Jake E. Lee deixou a banda de Ozzy Osbourne, de forma abrupta, no início de 1987. Depois de dois álbuns gravados e turnês bem-sucedidas, o guitarrista acabou demitido sem muita explicação na época.
Em entrevista ao podcast Talk is Jericho (via Ultimate Guitar), Lee revelou como os problemas começaram. Ele contou que sempre preferiu trabalhar à noite em gravações e composições. No entanto, o baixista Phil Soussan preferia fazer tudo durante o dia, para poder festejar nas horas finais.
O guitarrista contou:
“Estávamos preparando um novo álbum e iríamosensaiar à noite. Eu sei que o Phil, em particular, ficava tipo: ‘por que não podemos fazer isso durante o dia?’. [Eu pensava] ‘Porque eu não gosto do dia. Cala a boca. Quem é você?’. Mas ele dizia: ‘não, mas tem todas essas festas ótimas que acontecem à noite, e eu nunca estive em Hollywood, mas seria tão legal ir a essas festas’. Eu disse: ‘é, bem, nós estamos trabalhando, e eu trabalho à noite, então, sinto muito pelas suas festas’.”
Outras justificativas foram recebidas por parte de Ozzy e Sharon Osbourne, mas Lee sabe que o incômodo causado aos outros membros da banda foi decisivo para sua demissão. Ele afirmou:
“Ozzy disse que era hora de eu abrir minhas asas e começar meu próprio projeto. Eu fiquei tipo: ‘Ahn, ok’. Foi isso que ele me disse. E Sharon me disse: ‘você estava incomodando certos membros da banda’. Eu sei que esses membros eram Phil e o tecladista, John Sinclair.

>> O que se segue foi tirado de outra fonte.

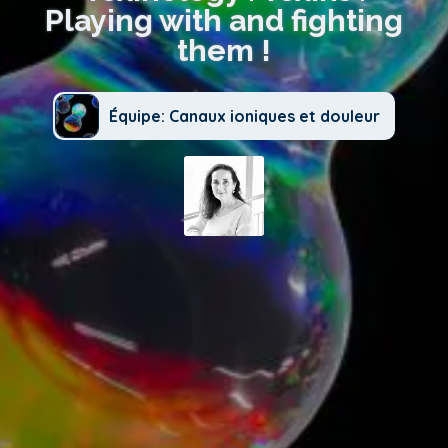
Playing with and fighting
them !
Équipe: Canaux ioniques et douleur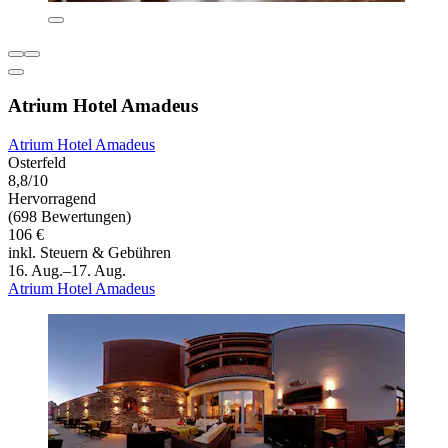
Atrium Hotel Amadeus
Atrium Hotel Amadeus
Osterfeld
8,8/10
Hervorragend
(698 Bewertungen)
106 €
inkl. Steuern & Gebühren
16. Aug.–17. Aug.
Atrium Hotel Amadeus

Isso tudo parece tão mesquinho.”
Em outras entrevistas, Jake ainda revelou que Phil conspirou contra ele porque queria se tornar o principal compositor do projeto. Curiosamente, o baixista não durou muito tempo na banda: foi demitido ainda em 1987.

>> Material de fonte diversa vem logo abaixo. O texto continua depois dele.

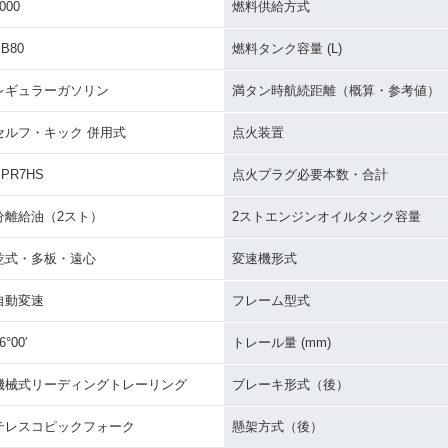
000
燃料供給方式
B80
燃料タンク容量 (L)
レギュラーガソリン
満タン時航続距離（概算・参考値）
セルフ・キック 併用式
点火装置
BPR7HS
点火プラグ必要本数・合計
分離給油（2スト）
2ストエンジンオイルタンク容量
乾式・多板・遠心
変速機形式
自動変速
フレーム型式
6°00′
トレール量 (mm)
機械式リーディングトレーリング
ブレーキ形式（後）
テレスコピックフォーク
懸架方式（後）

Jake E. Lee e o “rock da noite”
Jake E. Lee ainda disse que conversou com o baterista Randy Castillo meses depois de ter sido demitido e isenta o colega de qualquer conspiração. Lee foi o responsável por trazer Castillo para a banda de Ozzy, o que gerou uma gratidão por parte dele.
De toda forma, o guitarrista sustenta que “rock and roll se faz à noite”:
“Rock ‘n’ roll, para mim, é uma coisa da noite. Sempre foi. Quando você faz um show, é à noite, especialmente se você está em uma banda de bar, vai até de madrugada. E o rock ‘n’ roll sempre pareceu uma coisa da noite. E eu gosto de ensaiar à noite. Gosto de compor à noite. É assim que eu faço. Foi assim que fizemos com ‘Bark at the Moon’ e ‘The Ultimate Sin’.”